"There are some real challenges still ahead and true resilience and capability ultimately have to be measured through testing your ability to co-ordinate your activities with others," said Rick Cudworth, EMEA head of business continuity and resilience at Deloitte.
He said this would be one of the key messages he plans to communicate at next week's Business Continuity Expo in London.
It is becoming increasingly important, said Cudworth, for organisations to be able to co-ordinate business continuity activity with all stakeholders in the business, to do that a global scale, and to do it for non-physical events.
According to Deloitte, most organisations fail to recognise that non-physical events such as data leakage can damage the organisation, and consequently do not plan to deal with them in the same way as they do for physical events such as fire and flood.
Global organisations typically deal with about three natural disasters a year and frequently have to deal with minor events almost on a weekly basis, such as power failures in Johannesburg, fires in California and floods in the UK, but few have the processes in place for co-ordinating decision-making throughout their organisations.
"Setting up clear co-ordination and communication between their teams around the world remains a challenge for many global organisations," said Cudworth.
Outsourcing and offshoring is a challenge to business resiliency because it is often not clear in the event of a disaster who makes the decisions on invoking disaster recovery plans, said Cudworth.
Deloitte has found that many organisations have gone backwards instead of forwards in recent years in terms of IT disaster recovery capability.

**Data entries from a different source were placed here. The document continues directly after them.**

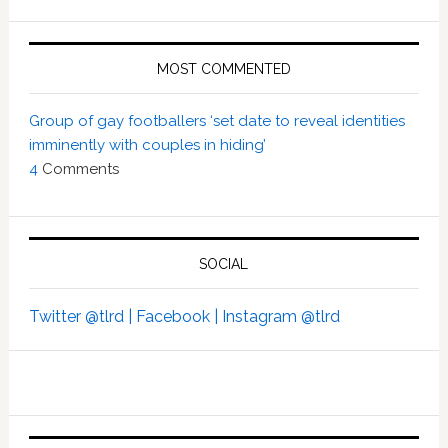
MOST COMMENTED
Group of gay footballers ‘set date to reveal identities
imminently with couples in hiding’
4
Comments
SOCIAL
Twitter @tlrd |
Facebook |
Instagram @tlrd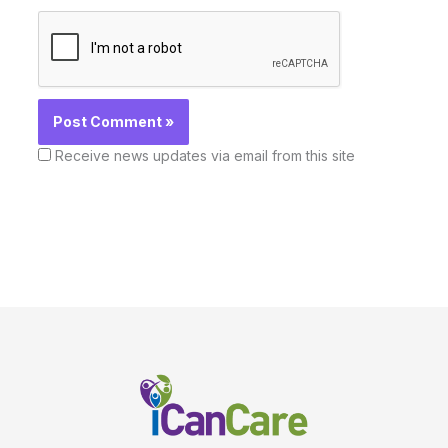
Receive news updates via email from this site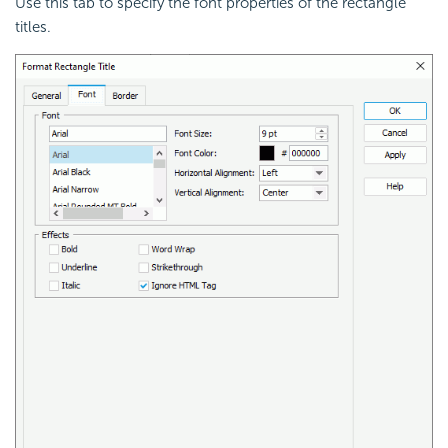
Use this tab to specify the font properties of the rectangle
titles.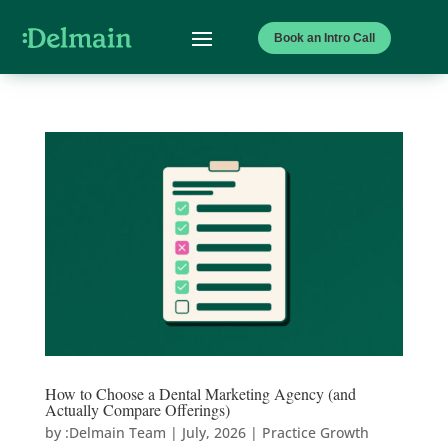
Book an Intro Call
How to Choose a Dental Marketing Agency (and
Actually Compare Offerings)
by
:Delmain Team
|
July, 2026
|
Practice Growth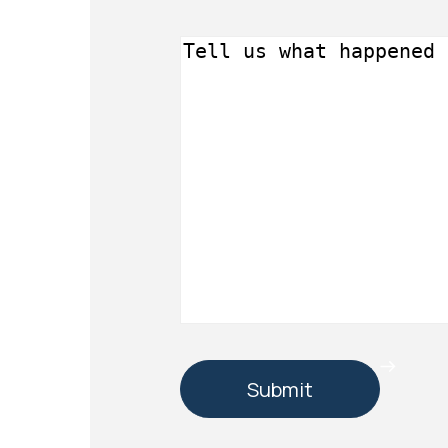
Message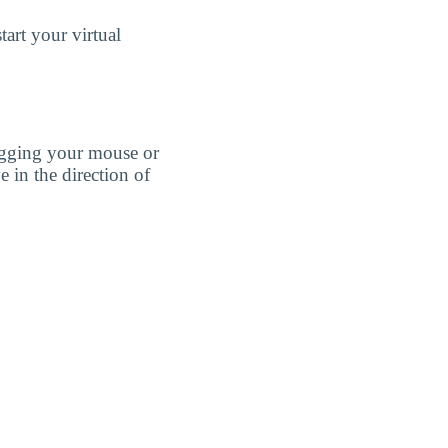
art your virtual
agging your mouse or
e in the direction of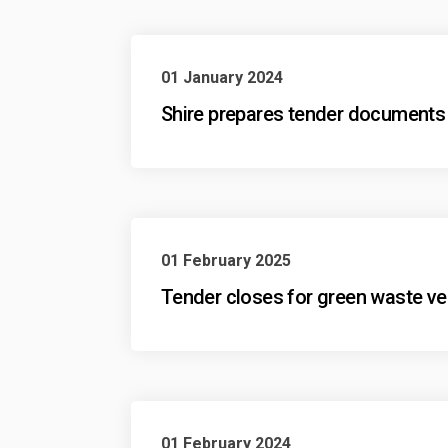
01 January 2024
Shire prepares tender documents 
01 February 2025
Tender closes for green waste ve
01 February 2024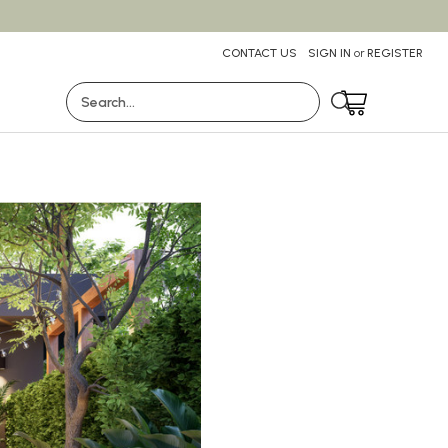
CONTACT US
SIGN IN
or
REGISTER
Search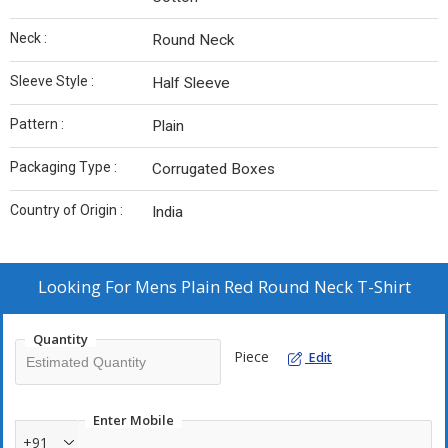
Neck :
Round Neck
Sleeve Style :
Half Sleeve
Pattern :
Plain
Packaging Type :
Corrugated Boxes
Country of Origin :
India
Looking For
Mens Plain Red Round Neck T-Shirt
Quantity
Piece
Edit
Enter Mobile
+91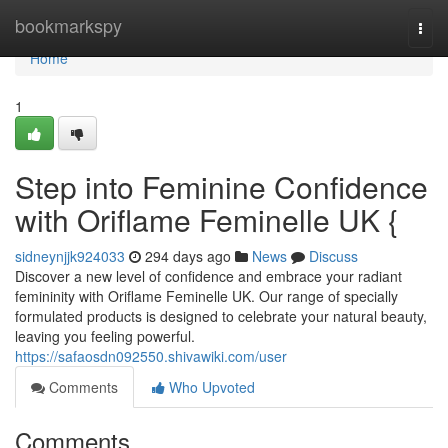
Home
bookmarkspy
Togg
navi
Home
1
Step into Feminine Confidence
with Oriflame Feminelle UK {
sidneynjjk924033
294 days ago
News
Discuss
Discover a new level of confidence and embrace your radiant
femininity with Oriflame Feminelle UK. Our range of specially
formulated products is designed to celebrate your natural beauty,
leaving you feeling powerful.
https://safaosdn092550.shivawiki.com/user
Comments
Who Upvoted
Comments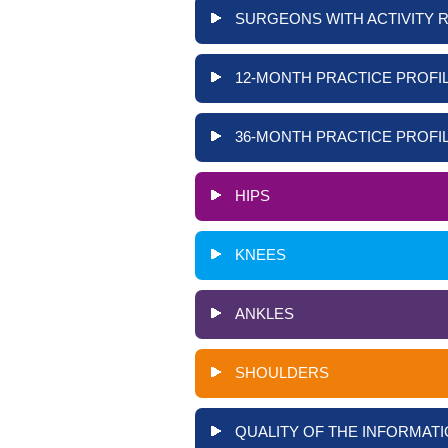
SURGEONS WITH ACTIVITY 
12-MONTH PRACTICE PROFIL
36-MONTH PRACTICE PROFIL
HIPS
KNEES
ANKLES
SHOULDERS
QUALITY OF THE INFORMATI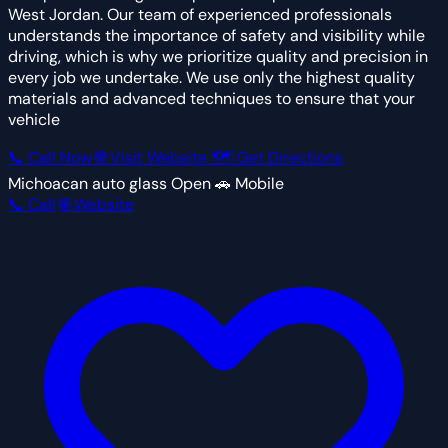
West Jordan. Our team of experienced professionals
understands the importance of safety and visibility while
driving, which is why we prioritize quality and precision in
every job we undertake. We use only the highest quality
materials and advanced techniques to ensure that your
vehicle
📞 Call Now
🌐 Visit Website
🗺 Get Directions
Michoacan auto glass
Open
🚗 Mobile
📞 Call
🌐 Website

"At a time where people are looking for increased speed of recovery and more confidence in being able to recover, fewer organisations are able to demonstrate either," said Cudworth.
He said this had been the result of a massive increase in data, which is impossible to recover using traditional approaches, and the fact that many organisations are confusing systems and service availability with disaster recovery.
"Organisations typically start building what they think is a disaster recovery plan by looking only at recovering their critical applications, but in a disaster, it is not about a single application - it can be about whole datacentre, but if all the interdependent applications have not been included, the recovery plan will not work," said Cudworth.
Finally, as regulators and customers place organisations under closer scrutiny, businesses are increasingly facing the challenge demonstrating their true business continuity capability, and not just their ability to draw up and manage a plan.
"Demonstrating true capability means that organisations have to move from merely assessing the continuity capabilities of key suppliers to integrating their continuity planning with those key suppliers and then conducting testing to ensure it all works together," said Cudworth.